Rechtspraak
Essentie: klacht van een advocaat met gekoppeld dekenbezwaar. De raad is van oordeel dat verweerster in strijd met Gedragsregels 7 en 24 (2018) zich onnodig grievend over en jegens klager heeft uitgelaten door hem een “ongeleid projectiel” te noemen en hem in correspondentie met gerechten neer te zetten als leugenaar. Daarnaast heeft verweerster in haar eigen belang en ten nadele van klager aan het gerechtshof feitelijke onjuiste informatie verstrekt en daarmee in strijd met Gedragsregel 8 (2018) gehandeld. De raad stelt voorts vast dat verweerster in strijd met Gedragsregel 21 lid 3 (2018) heeft gehandeld door zich zonder voorafgaande toestemming van klager tot de rechter te wenden nadat uitspraak was bepaald, en zich daarbij niet louter te beperken tot haar opvattingen over het proces-verbaal, maar daarin ook (zaaks)inhoudelijke opmerkingen te maken zonder dat was gesteld dat zij daarbij op dat moment een evident belang had. Berisping en proceskostenveroordeling.

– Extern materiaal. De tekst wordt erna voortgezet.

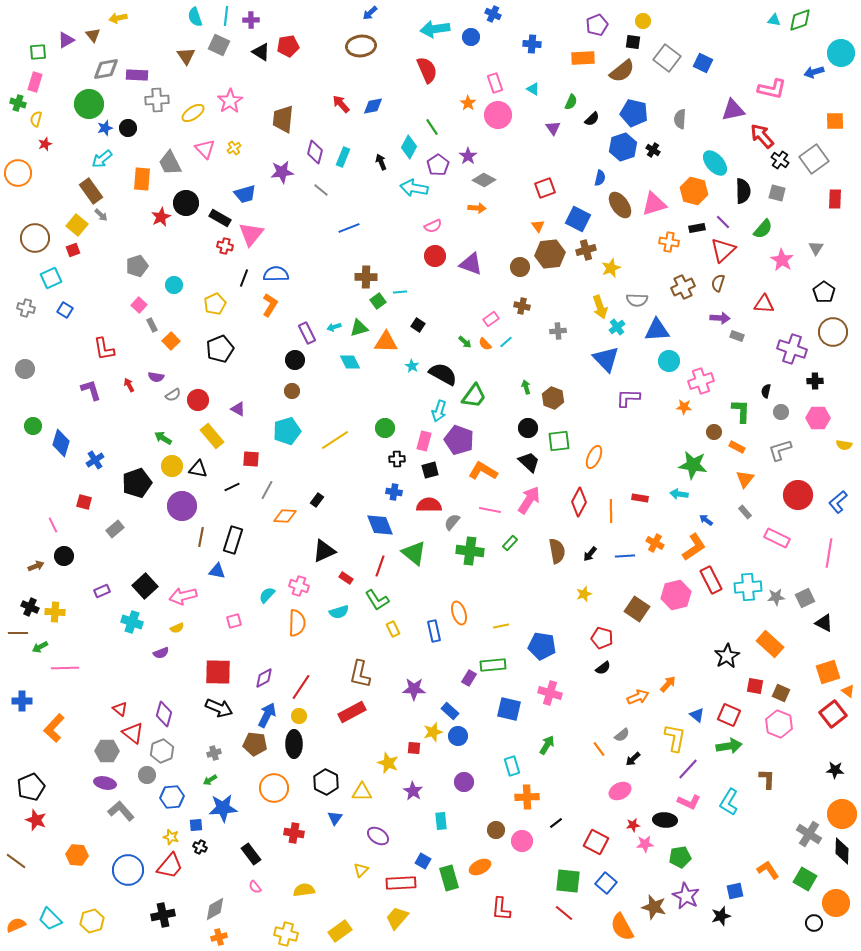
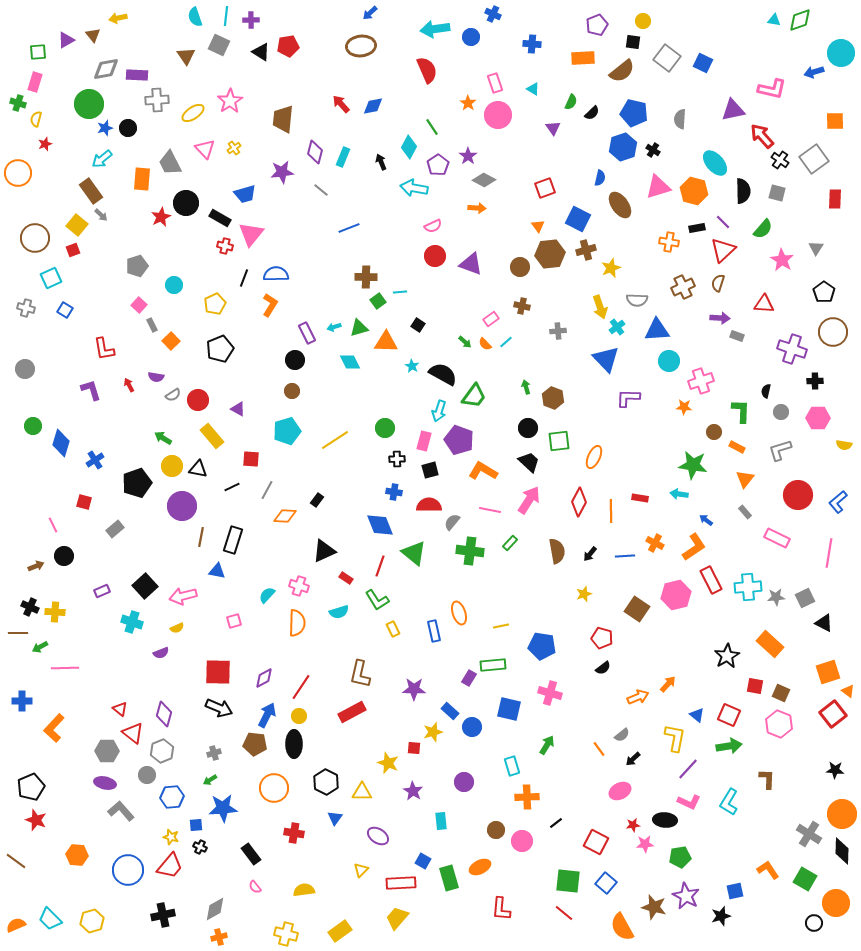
black semicircle at (592, 119): moved 6 px up
pink triangle at (654, 204): moved 4 px right, 17 px up
blue circle at (458, 736): moved 14 px right, 9 px up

In het dekenbezwaar is de raad van oordeel dat verweerster, gezien de toonzetting van de diverse correspondentie met de rechterlijke instanties, heeft gehandeld zonder de voor een advocaat vereiste eerbied voor de gerechtelijke autoriteiten. Daarbij heeft zij ook onvoldoende professionele distantie getoond in haar eigen procedure, hetgeen is gebleken uit haar emotionele uitlatingen c.q. onaanvaardbare woordkeuze in haar correspondentie, waarbij zij bovendien op oneigenlijke gronden heeft gedreigd met wraking indien zij haar zin niet zou krijgen. Dat is naar het oordeel dusdanig onbetamelijk gedrag van verweerster geweest, dat zij het aanzien in de advocatuur heeft geschaad. Voorwaardelijke schorsing van 12 weken en proceskostenveroordeling.